Cytheris, Centre Léon Bérard and ImmunID announce initiation of clinical trial to evaluate combination regimen of IL-7 (CYT107) and XELODA (R) (capecitabine) in treatment of metastatic breast cancer

13-May-2011 - France

Cytheris SA, the Centre Léon Bérard and ImmunID Technologies SAS announced initiation of a Phase IIa clinical trial that will evaluate multiple combinations of recombinant human interleukin-7 (CYT107), the investigational multifunctional cytokine under development by Cytheris, and a chemotherapeutic agent, XELODA (R) (capecitabine, Roche/Genentech), in the treatment of metastatic breast cancer.  
 
The trial is designed to explore the optimal schedule for delivery of CYT107 during standard capecitabine chemotherapy, with the aim of immune reconstitution and collection of preliminary data on the impact of CYT107 on severe hematological toxicity and tumor progression in second line metastatic breast cancer patients. The immunorestorative properties of IL‑7, which include its ability to provide T cells to attack any residual disease, are expected to have a significant impact on survival in this patient population, where a low CD4 T cell count associated with poor receptor diversity detected before initiation of chemotherapy is a known predictive factor indicating overall survival of less than six months compared to almost two years for non-lymphopenic patients.
 
Conducted as a collaborative effort of the Centre Léon Bérard (the study sponsor), ImmunID Technologies, and Cytheris, the study, known as ELYPSE-7, is designed to evaluate whether CYT107 treatment is able to correct lymphopenia post-chemotherapy in advanced cancer patients and whether the correction of this lymphopenia by restoration of the immune system will result in a broadening of the repertoire of T cells and a reduction in the risk of severe haematological toxicity, tumor progression and early death.
 
The study is based on many years of research conducted by the team of Jean-Yves Blay, MD, PhD, professor of medicine at the Université Claude Bernard, Lyon, and the current president of the European Organization for Research and Treatment of Cancer (EORTC).

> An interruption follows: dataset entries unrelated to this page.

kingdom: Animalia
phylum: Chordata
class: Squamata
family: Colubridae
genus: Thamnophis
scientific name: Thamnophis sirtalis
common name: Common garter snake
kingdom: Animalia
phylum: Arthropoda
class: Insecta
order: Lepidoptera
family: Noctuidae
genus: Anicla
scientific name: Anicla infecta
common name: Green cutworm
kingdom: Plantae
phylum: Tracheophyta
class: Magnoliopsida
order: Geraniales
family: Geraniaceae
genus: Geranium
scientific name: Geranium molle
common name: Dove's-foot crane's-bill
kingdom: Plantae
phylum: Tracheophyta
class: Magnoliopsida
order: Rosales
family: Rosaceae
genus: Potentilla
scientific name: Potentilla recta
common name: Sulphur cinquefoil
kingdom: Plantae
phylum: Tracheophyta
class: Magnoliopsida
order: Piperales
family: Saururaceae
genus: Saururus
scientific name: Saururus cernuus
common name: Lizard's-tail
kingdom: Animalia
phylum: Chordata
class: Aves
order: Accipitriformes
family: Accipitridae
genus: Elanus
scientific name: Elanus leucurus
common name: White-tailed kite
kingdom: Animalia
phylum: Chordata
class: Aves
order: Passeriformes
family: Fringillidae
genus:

“Lymphopenia (<1000 Lymphocytes/microliters) or CD4+ T cell lymphopenia (<450/microliters) detected prior to initiation of chemotherapy as well as Divpenia (R) (low diversity of the T cell repertoire) are known to be predictive factors for toxicity and death in patients with metastatic solid tumors. Correction of this condition through an immunotherapeutic approach would therefore represent a potential paradigm shift in the treatment of patients with various types of cancer,” commented Dr. Blay. “In the SEMTOF trial, which included a total of 70 metastatic breast cancer patients in first line treatment, a low T cell receptor (TCR) repertoire diversity (Divpenia (R), as defined and measured by ImmunID Technologies) was associated with a short overall survival of up to six months. Median survival of severely divpenic patients was less than six months, compared to  more than 22 months for the remaining patients who were not in this severely lymphopenic state. The outcome of the ELYPSE-7 study is thus expected to have significant implications for overall survival and tumor progression in patients with advanced cancers, including ovarian cancer, metastatic breast cancer, non-Hodgkin lymphoma, and sarcoma.”
 
Qualitative and quantitative alterations of local and circulating immune cells have been identified as playing an important role in breast cancer progression. In a series of studies including more than 3000 patients, Dr. Blay’s team has shown that lymphopenia is found in 20-25 per cent of patients with advanced cancers, including 20 per cent of untreated patients with metastatic breast cancer. In a large series of patients it was observed that lymphopenia is associated with a 20 per cent and 50 per cent risk of early death at one and three months and that T cell CD4 lymphopenia is also an independent risk factor for early death and toxicity in these patients.